On the bright side, the community has begun to reach out to the family.

“The community has been absolutely awesome,” says Karen.

Dennis is retired from pipefitting because of arthritis. He has a small pension. Karen is as a secretary at a local medical office.

An online auction is underway and an online donation site has been set up by a family friend. A fundraising barbecue is set for Sunday at the Lacombe Memorial Centre.

Meanwhile, relatives and the Cobettos are taking turns visiting Leah in hospital.

She will be in hospital for a while as she faces more surgery, then rehabilitation. Eventually she will be fitted with a prosthesis.

Leah suffered no other injuries except for a scrape on her leg.

Karen says her daughter wonders how she will walk across that street again.

“She did nothing wrong.
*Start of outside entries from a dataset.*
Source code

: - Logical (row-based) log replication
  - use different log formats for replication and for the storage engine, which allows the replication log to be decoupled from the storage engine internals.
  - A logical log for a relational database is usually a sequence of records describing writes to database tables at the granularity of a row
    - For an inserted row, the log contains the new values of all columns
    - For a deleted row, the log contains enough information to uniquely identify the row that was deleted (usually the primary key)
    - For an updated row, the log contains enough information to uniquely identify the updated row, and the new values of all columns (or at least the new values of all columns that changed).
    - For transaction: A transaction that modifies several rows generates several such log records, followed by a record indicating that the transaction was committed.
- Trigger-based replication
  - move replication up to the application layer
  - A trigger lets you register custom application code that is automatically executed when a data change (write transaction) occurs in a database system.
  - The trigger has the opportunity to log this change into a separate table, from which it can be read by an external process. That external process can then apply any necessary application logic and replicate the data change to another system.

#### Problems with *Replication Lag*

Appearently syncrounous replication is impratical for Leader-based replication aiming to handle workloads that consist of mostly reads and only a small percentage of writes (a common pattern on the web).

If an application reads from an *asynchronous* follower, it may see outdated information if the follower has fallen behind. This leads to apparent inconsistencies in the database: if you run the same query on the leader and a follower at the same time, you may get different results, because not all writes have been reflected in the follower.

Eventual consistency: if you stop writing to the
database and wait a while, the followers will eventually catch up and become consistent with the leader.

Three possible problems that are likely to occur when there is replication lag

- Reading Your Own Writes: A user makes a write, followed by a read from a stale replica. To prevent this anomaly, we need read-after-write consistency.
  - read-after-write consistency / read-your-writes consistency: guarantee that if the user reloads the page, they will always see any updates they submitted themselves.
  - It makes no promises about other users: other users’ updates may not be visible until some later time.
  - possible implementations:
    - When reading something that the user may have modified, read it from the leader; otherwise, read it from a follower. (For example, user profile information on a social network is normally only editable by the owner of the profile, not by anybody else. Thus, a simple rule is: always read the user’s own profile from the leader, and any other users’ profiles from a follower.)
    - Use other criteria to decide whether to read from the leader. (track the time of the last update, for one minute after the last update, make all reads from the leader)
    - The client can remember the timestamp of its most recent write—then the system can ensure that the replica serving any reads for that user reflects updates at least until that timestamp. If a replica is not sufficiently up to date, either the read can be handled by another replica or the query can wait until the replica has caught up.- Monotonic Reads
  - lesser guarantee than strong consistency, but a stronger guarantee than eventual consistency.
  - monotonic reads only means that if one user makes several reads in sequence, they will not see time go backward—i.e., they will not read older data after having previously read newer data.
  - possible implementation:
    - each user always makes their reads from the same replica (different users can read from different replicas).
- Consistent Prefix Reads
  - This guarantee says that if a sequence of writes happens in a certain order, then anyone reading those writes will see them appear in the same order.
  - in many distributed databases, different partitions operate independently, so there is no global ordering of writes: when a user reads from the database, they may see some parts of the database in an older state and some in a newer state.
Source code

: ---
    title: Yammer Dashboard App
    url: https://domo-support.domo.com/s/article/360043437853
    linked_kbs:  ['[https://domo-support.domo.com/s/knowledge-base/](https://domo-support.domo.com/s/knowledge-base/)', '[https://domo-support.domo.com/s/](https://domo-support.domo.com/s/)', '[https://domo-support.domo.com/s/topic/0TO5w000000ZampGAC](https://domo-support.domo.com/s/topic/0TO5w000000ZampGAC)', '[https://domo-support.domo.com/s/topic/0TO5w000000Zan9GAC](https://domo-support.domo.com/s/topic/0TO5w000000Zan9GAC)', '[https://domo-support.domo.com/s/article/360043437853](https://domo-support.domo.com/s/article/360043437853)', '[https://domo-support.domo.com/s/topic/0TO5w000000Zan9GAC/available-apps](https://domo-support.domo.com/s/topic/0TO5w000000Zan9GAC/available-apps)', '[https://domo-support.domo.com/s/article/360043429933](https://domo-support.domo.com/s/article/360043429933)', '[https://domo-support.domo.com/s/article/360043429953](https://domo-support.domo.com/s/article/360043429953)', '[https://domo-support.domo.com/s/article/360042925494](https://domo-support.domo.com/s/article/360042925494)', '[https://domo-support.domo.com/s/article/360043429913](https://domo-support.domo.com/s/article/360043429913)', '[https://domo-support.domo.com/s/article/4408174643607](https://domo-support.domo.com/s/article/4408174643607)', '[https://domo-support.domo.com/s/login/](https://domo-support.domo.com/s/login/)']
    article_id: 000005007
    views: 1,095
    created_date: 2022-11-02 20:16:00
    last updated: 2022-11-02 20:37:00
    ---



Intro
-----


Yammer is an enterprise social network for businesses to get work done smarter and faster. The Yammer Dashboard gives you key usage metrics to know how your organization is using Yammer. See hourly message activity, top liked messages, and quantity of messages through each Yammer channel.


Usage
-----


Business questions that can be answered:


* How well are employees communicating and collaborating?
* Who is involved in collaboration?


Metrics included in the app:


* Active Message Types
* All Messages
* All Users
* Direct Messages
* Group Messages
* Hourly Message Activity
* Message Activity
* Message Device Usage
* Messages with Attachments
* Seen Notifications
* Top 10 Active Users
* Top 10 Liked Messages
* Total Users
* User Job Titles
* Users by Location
It was very senseless.

“Because it’s a small town we do a lot of walking. Personally I had to walk there yesterday and I got that feeling in my stomach. You know, you look. You look. You look again, you know. And you just never know.”



Lacombe residents Emily Rennie and Dar Boyco have initiated fundraising to help Leah Cobetto with her recovery.

Rennie, 25, a family friend who lives next door to the Cobettos, has two young children that Leah used to babysit.

“She’s just a kind, sweet girl,” said Rennie.

While Boyco — the Lacombe gymnastics head coach — doesn’t know Leah personally, she knows who she is because Leah used to work at the local McDonald’s.

“That’s the smiley kid from McDonald’s,” she realized.

A Helping Leah barbecue will be held on Sunday at the Lacombe Memorial Centre from 11 a.m. to 2 p.m. Local firefighters will be there to help out as well.

A Facebook group, Helping Leah, has been set up and has over 500 members. An online auction can be found on the page, under “Photos.” Several auctions will be held in the days ahead until Sunday.

People can also donate by going to YouCaring.com and then go to Helping Leah. Note the organizer is Dar Boyco and beneficiary is Leah Cobetto. The fundraising goal on the website is $10,000. As of Wednesday afternoon, $1,750 had been raised.